Washington, July 13 (IANS): Only one-fifth of international health aid is targeted at pandemic preparedness, research for neglected diseases like Ebola, tackling drug-resistant bacteria, and other key global health issues, finds a study.
A new approach is needed for classifying funding that reflects the functions that funding serves, rather than the specific disease or country, said the study.
"We should be investing in essential global functions, as these investments would benefit poor people wherever they live, including the poor within middle-income countries," said Marco SchAferhoff, associate director of SEEK Development in Berlin, Germany.
The first in-depth assessment of how donor funding is spent on global versus country-specific functions of health appeared in The Lancet.
Countries like China and India would substantially benefit from market shaping to lower drug prices and increased international efforts to control multi-drug resistance tuberculosis, SchAferhoff said.

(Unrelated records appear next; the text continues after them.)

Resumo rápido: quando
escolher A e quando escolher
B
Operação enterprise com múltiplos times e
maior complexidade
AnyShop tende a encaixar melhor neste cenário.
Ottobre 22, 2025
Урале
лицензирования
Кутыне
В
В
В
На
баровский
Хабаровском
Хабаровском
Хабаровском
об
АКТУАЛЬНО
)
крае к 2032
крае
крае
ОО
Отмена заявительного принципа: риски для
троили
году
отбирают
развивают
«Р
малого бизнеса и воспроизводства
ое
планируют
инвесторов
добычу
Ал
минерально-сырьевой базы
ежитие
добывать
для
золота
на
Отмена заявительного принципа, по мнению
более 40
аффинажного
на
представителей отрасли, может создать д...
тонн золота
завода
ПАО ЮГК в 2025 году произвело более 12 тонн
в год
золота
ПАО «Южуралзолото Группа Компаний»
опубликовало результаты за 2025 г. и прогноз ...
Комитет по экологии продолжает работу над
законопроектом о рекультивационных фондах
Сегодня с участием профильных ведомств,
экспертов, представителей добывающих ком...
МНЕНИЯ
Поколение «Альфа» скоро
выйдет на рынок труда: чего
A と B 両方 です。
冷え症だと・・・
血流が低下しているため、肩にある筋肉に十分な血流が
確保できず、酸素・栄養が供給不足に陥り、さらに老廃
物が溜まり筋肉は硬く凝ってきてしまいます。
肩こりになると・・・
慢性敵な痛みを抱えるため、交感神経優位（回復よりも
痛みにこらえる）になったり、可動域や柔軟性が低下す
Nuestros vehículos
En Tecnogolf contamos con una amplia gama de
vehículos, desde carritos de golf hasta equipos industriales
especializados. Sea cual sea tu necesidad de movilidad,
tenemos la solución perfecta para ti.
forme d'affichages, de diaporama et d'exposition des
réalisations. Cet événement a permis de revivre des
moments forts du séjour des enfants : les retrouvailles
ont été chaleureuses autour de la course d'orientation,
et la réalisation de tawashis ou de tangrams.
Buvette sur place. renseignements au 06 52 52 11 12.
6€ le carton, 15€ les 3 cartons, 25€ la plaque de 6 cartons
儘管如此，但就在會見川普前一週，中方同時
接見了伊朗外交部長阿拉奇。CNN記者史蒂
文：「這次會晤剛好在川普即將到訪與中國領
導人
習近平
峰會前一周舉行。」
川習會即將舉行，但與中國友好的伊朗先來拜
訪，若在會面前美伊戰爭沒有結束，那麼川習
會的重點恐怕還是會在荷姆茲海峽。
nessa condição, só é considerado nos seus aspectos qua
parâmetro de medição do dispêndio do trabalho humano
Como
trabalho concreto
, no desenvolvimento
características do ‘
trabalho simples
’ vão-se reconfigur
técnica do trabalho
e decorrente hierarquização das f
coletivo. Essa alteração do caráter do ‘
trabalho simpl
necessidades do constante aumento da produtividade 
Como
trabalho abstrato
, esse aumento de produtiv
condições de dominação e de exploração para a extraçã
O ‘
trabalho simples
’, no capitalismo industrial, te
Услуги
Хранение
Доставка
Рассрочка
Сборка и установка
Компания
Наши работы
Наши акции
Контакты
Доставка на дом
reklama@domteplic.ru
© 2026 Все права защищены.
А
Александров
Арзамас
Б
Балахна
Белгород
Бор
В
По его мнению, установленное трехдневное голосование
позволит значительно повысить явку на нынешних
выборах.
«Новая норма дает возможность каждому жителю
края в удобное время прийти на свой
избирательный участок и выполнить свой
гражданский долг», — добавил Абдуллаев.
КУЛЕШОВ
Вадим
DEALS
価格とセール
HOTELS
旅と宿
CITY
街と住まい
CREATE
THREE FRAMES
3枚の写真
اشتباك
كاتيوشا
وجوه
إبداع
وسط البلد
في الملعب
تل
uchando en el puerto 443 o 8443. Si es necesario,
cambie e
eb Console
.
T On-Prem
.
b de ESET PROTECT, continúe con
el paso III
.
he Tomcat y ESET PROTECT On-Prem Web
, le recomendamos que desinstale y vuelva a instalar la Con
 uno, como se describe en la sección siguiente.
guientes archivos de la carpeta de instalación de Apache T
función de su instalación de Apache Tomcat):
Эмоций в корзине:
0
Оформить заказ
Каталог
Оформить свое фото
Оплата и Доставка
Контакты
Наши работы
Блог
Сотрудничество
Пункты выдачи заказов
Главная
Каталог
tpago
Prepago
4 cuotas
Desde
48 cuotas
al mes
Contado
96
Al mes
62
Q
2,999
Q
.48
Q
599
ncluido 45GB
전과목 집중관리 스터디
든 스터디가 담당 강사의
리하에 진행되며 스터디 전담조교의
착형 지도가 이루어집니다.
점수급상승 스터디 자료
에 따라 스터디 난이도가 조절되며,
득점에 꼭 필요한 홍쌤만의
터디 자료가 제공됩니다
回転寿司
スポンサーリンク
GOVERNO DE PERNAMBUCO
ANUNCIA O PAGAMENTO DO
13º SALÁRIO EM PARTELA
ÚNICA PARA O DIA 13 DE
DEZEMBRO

Just 21 percent of this funding in 2013 was devoted to global functions providing global public goods and providing global leadership and stewardship.
In contrast, 79 percent was disbursed for individual county support, estimated the study.
The analysis also highlighted the mismatch between donor support and global health needs.
Thus, the entire donor investment in cross-border externalities was around $1 billion in 2013 -- less than a third of what the World Bank estimated the annual cost of building a pandemic preparedness system ($3.4 billion).
Spending in 2013 for all global public goods (around $3 billion) was less than half the annual $6 billion that WHO estimates is needed to support research and development for neglected diseases alone.
"The best way for donors to improve the health of poor people in middle-income countries is to invest in research and development for neglected diseases, pandemic preparedness, and other global functions of health," said co-author Lawrence Summers, former US treasury secretary and professor of economics at the Harvard University.